Les deux économistes bâlois privilégient un changement plus prometteur, une réforme des incitations de tous les acteurs. Le prix d’un sauvetage d’une banque doit apparaître exorbitant pour l’actionnaire, le management et le détenteur d’obligations.

Si le pool des bonus est mis à contribution pour combler les pertes, le management pourra enfin se sentir responsable des risques encourus et constituer des réserves lorsque la conjoncture est favorable. Si les actionnaires subissent une violente réduction de la valeur nominale des actions en cas de sauvetage et que leurs avoirs tombent à zéro, ils seront attentifs à leurs choix.
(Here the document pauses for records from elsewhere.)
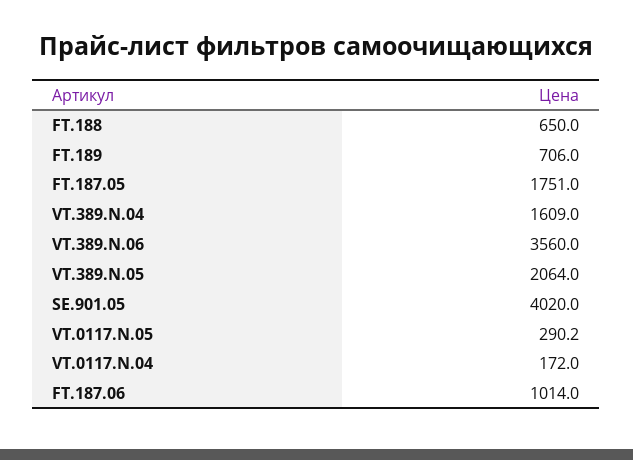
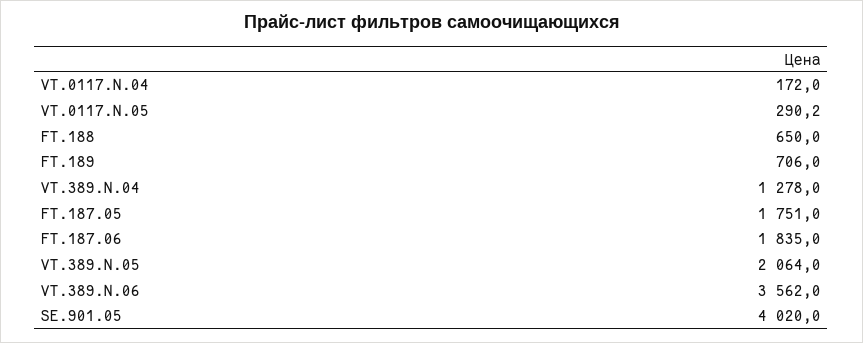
  {
    "FT.188": 650,
    "FT.189": 706,
    "FT.187.05": 1751,
-   "VT.389.N.04": 1609,
+   "VT.389.N.04": 1278,
-   "VT.389.N.06": 3560,
+   "VT.389.N.06": 3562,
    "VT.389.N.05": 2064,
    "SE.901.05": 4020,
    "VT.0117.N.05": 290.2,
    "VT.0117.N.04": 172,
-   "FT.187.06": 1014
+   "FT.187.06": 1835
  }

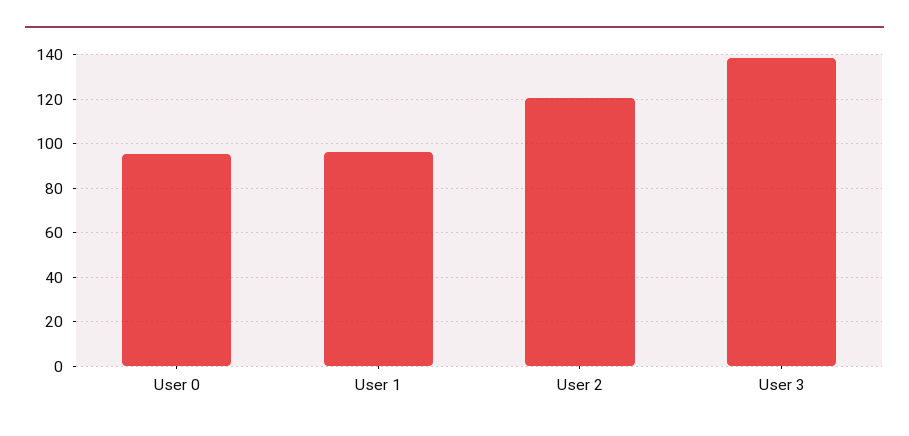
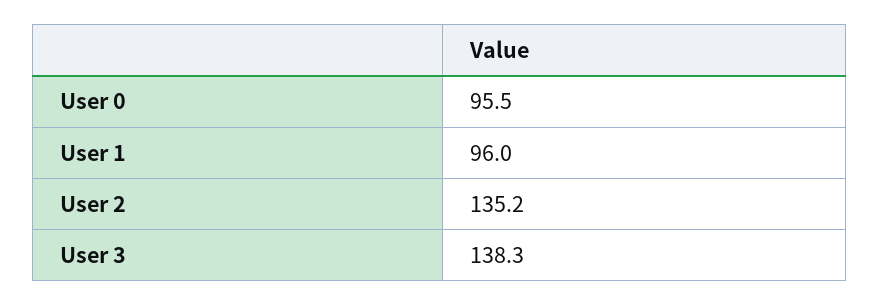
  {
    "User 0": 95.5,
    "User 1": 96,
-   "User 2": 120,
+   "User 2": 135.2,
    "User 3": 138.3
  }

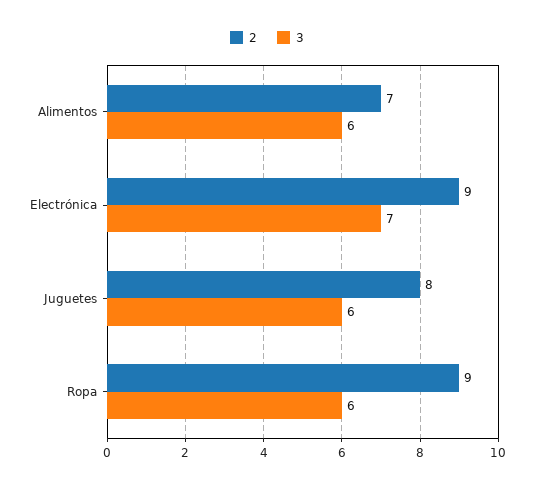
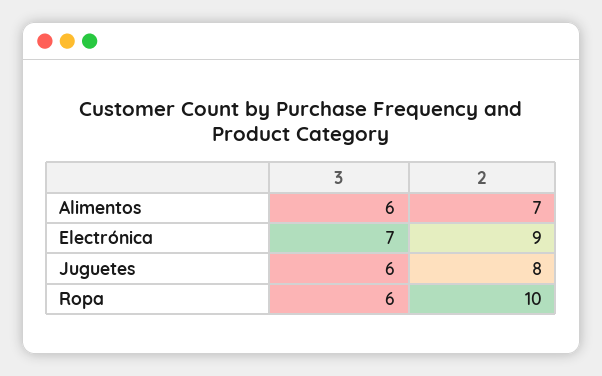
  {
    "2": {
      "Alimentos": 7,
      "Electrónica": 9,
      "Juguetes": 8,
-     "Ropa": 9
+     "Ropa": 10
    },
    "3": {
      "Alimentos": 6,
      "Electrónica": 7,
      "Juguetes": 6,
      "Ropa": 6
    }
  }

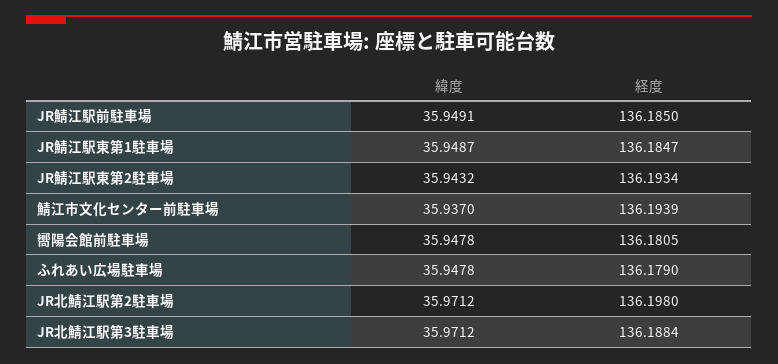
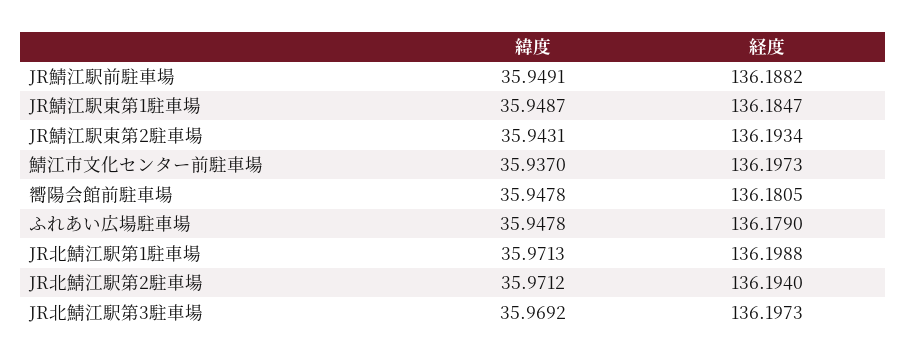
  {
    "緯度": {
      "JR鯖江駅前駐車場": 35.9491,
      "JR鯖江駅東第1駐車場": 35.9487,
-     "JR鯖江駅東第2駐車場": 35.9432,
+     "JR鯖江駅東第2駐車場": 35.9431,
      "鯖江市文化センター前駐車場": 35.937,
      "嚮陽会館前駐車場": 35.9478,
      "ふれあい広場駐車場": 35.9478,
      "JR北鯖江駅第2駐車場": 35.9712,
-     "JR北鯖江駅第3駐車場": 35.9712
+     "JR北鯖江駅第3駐車場": 35.9692,
+     "JR北鯖江駅第1駐車場": 35.9713
    },
    "経度": {
-     "JR鯖江駅前駐車場": 136.185,
+     "JR鯖江駅前駐車場": 136.1882,
      "JR鯖江駅東第1駐車場": 136.1847,
      "JR鯖江駅東第2駐車場": 136.1934,
-     "鯖江市文化センター前駐車場": 136.1939,
+     "鯖江市文化センター前駐車場": 136.1973,
      "嚮陽会館前駐車場": 136.1805,
      "ふれあい広場駐車場": 136.179,
-     "JR北鯖江駅第2駐車場": 136.198,
+     "JR北鯖江駅第2駐車場": 136.194,
-     "JR北鯖江駅第3駐車場": 136.1884
+     "JR北鯖江駅第3駐車場": 136.1973,
+     "JR北鯖江駅第1駐車場": 136.1988
    }
  }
Après le triste week-end de septembre 2008 où le privé, en l’occurrence les grandes banques, a failli à ses responsabilités et confié les clés de la finance à Washington, l’espoir ne porte que sur un système d’incitations qui place la responsabilité individuelle au premier rang. Faudra-t-il une faillite d’un Etat souverain à la suite de la méfiance envers les monnaies ou les déficits budgétaires pour y arriver?

* Frank Bodmer, Silvio Bodmer, Crash, Marktversagen-Staatsversagen, 156 pages, Rüegger Verlag, 2010.